FRAGMENTO FACILITADO:
Es un deber olvidarlos
Los filósofos, los escritores, los poetas, los artistas, los científicos y los sacerdotes españoles por la maldición de una circunstancia zarrapastrosa están condenados a tener que hablar todos los días de Suárez, de Fraga, de Abril Martorell, de Pérez Llorca, de Felipe González, de Blas Piñar, de Tierno Galván y de Carrillo. Es una desgracia casi ignominiosa, un trabajo miserable para el cerebro, un castigo que nadie merece. La Filosofía, la literatura, el arte, la ciencia y la religión han sido reducidos a un cotorreo político acerca de unos señores que en su vida privada nadie duda que sean unos caballeros, peor que en la práctica se han apoderado públicamente de la inteligencia y la sensibilidad de este país para llevarlas al terreno rudimentario de sus malas digestiones, peleas intestinas, pesadillas nocturnas que afloran cada mañana en los periódicos a través de comunicados, declaraciones, maldiciones, acusaciones de un gran patio de vecindad.Hoy una circunstancia pedestre, adornada con una galería de dioses menores de la política penetra por la nariz del ciudadano más ilustre y va en busca de suyo para invitarlo a la Fiesta del chismorreo.
Los científicos modernos se sienten pasmados frente a los agujeros negros del universo están muy excitados con esos enigmáticos sacos de carbón descubiertos en el borde del infinito por la teoría de la relatividad. El ser humano está poseído de fieras y alambicadas pasiones, de vicios horribles y sutiles que pueden conmover las vísceras de los escritores. La sociedad aparece fomentada por criminales guillotinados, grandes pecadores inconfesos, sacrílegos adoradores del sol, un espacio maldito de la psicología colectiva donde los sacerdotes pueden montar un solemne pontifical o una larga procesión de flagelantes. Los filósofos trabajan en aislar el virus de la angustia por la muerte. Los poetas mantienen en el corazón el residuo inédito del sexo para esmerilar un alejandrino con el esperma de los últimos inocentes bajo un cielo de vulvas estrelladas. Pero eso sucede fuera, muy lejos. Aquí los obispos, los poetas y los sabios parece que han abandonado su oficio y la inspiración más sublime y se dedican a cotorrear acerca de la dentadura de Suárez, el ácido gástrico de Pérez Llorca, la segregación hepática de Blas Piñar, de los humores de Fraga, la picardía de Carrillo, las segundas intenciones del cuello blando de Tierno Galván, la ética palidez de Felipe González y, sobre todo, obsesivamente, acerca de la esfinge sin secreto de Abril Martorell. No me digan que esto no es una miseria.

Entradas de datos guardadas
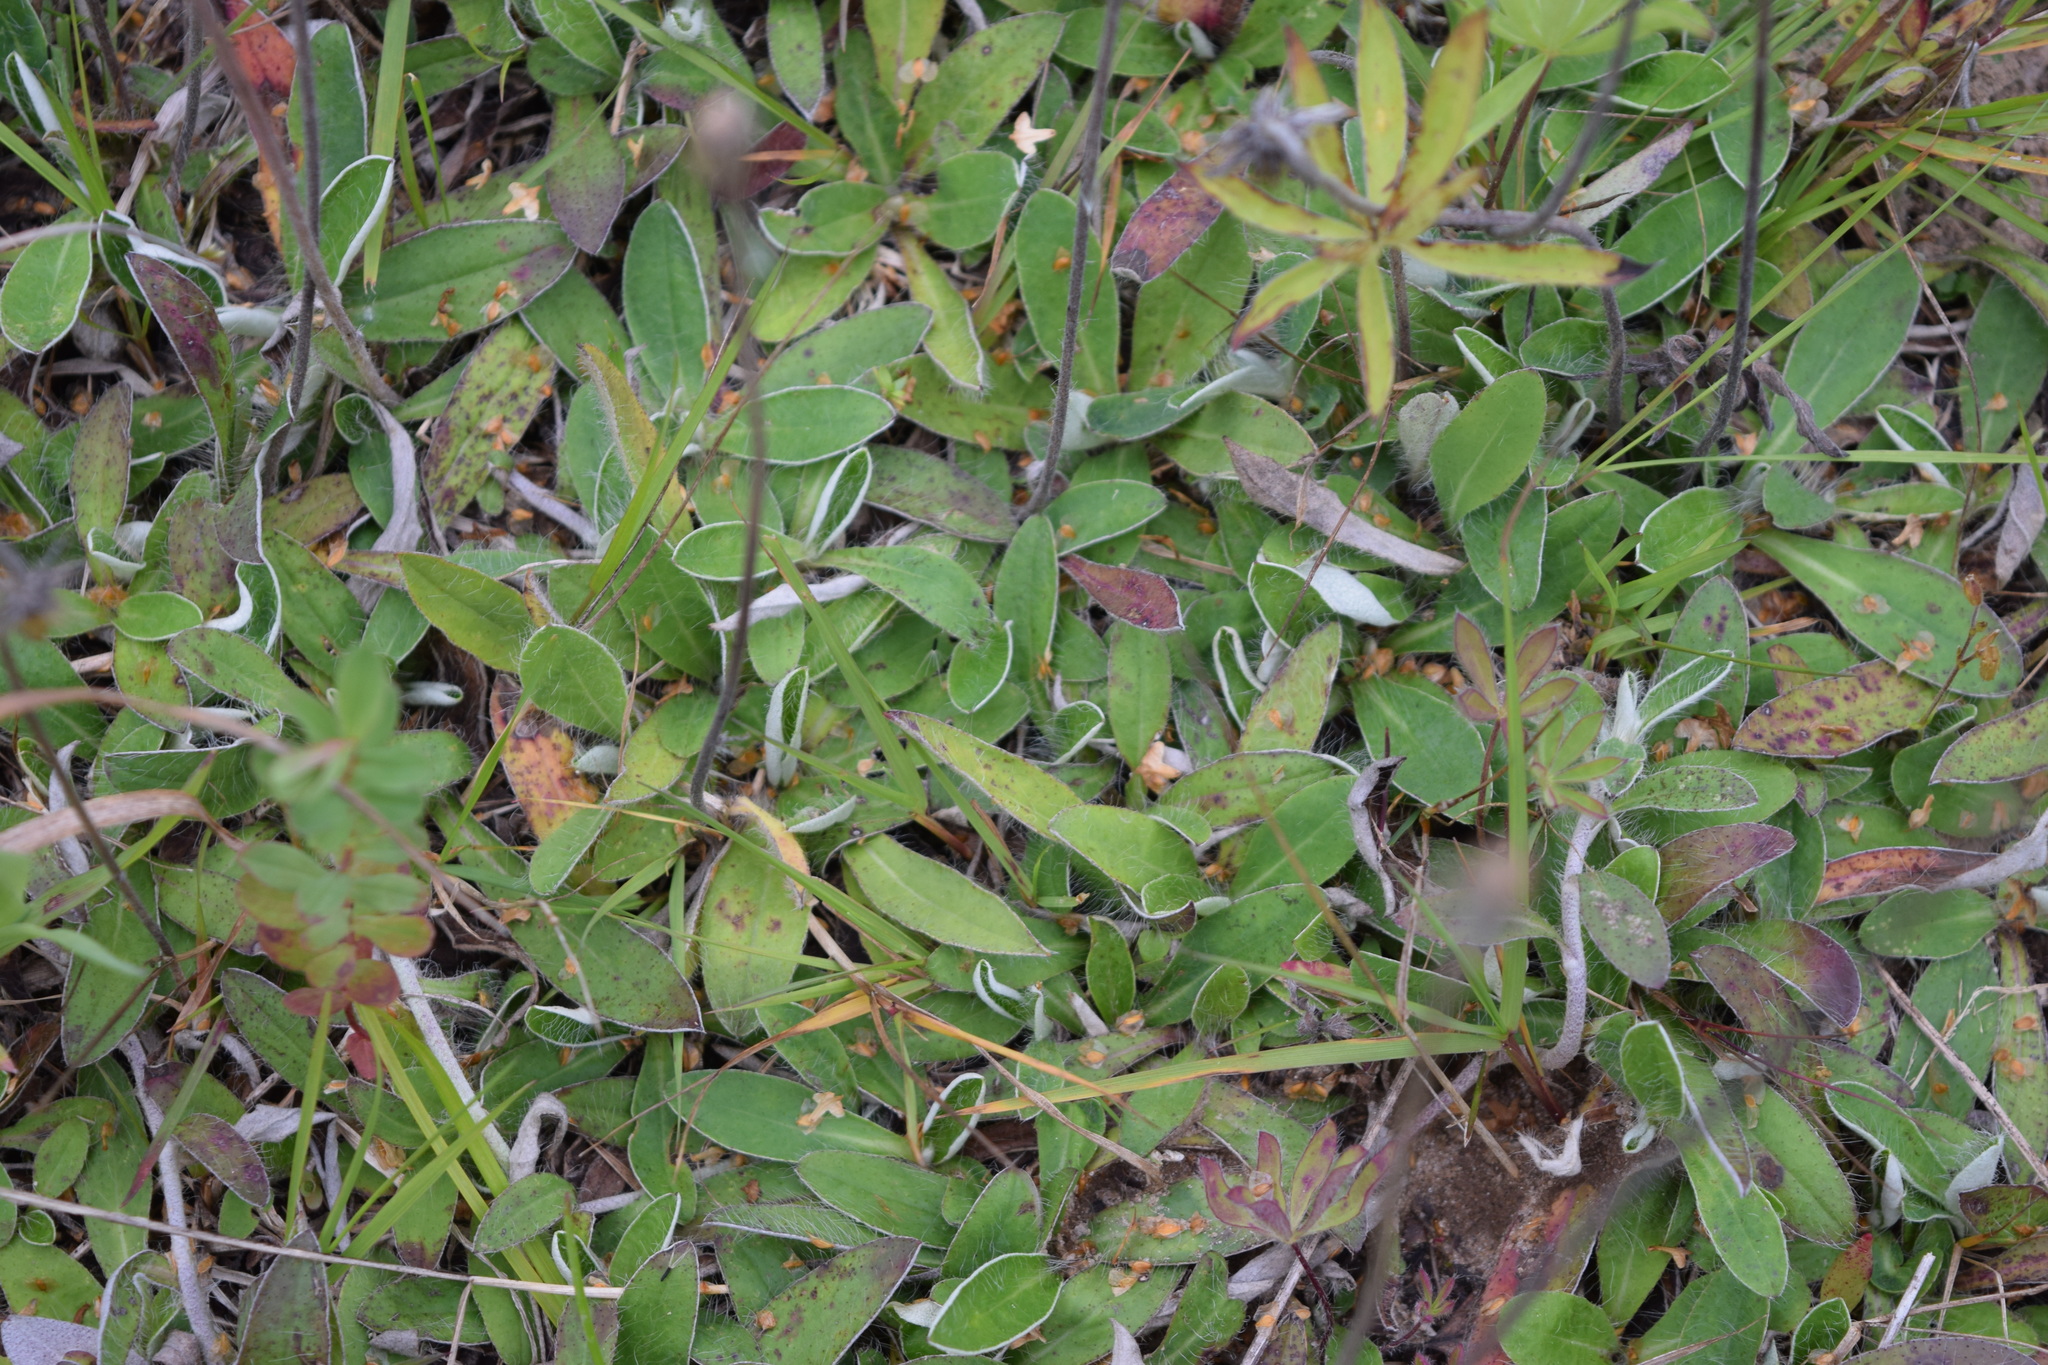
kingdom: Plantae
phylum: Tracheophyta
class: Magnoliopsida
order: Asterales
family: Asteraceae
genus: Pilosella
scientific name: Pilosella officinarum
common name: Mouse-ear hawkweed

CONSIGNA: Sigue escribiendo el artículo sobre los políticos que acaparan la conversación en España, justo después de su última frase.

RESULTADO DEL EJERCICIO:
Bajo la trampa de la salvación de la patria o la liberación de la sociedad, la cultura española ha quedado enredada en el esclarecimiento de unos pequeños enigmas políticos, unida al destino de unos héroes menores bastante paisanos. La política incide en una capa muy superficial del ser humano. En un estrato más hondo está la emoción estática, la curiosidad científica. la inseguridad religiosa, el erotismo sofisticado. la esperanza de agarrarse a la última asa. En tiempos de convulsión social las dos capas se agitan, entonces el ciudadano se convierte en un recipiente turbio con las grandes pasiones mezcladas con el chisme y la cultura aparece como un botellón suciamente politizado.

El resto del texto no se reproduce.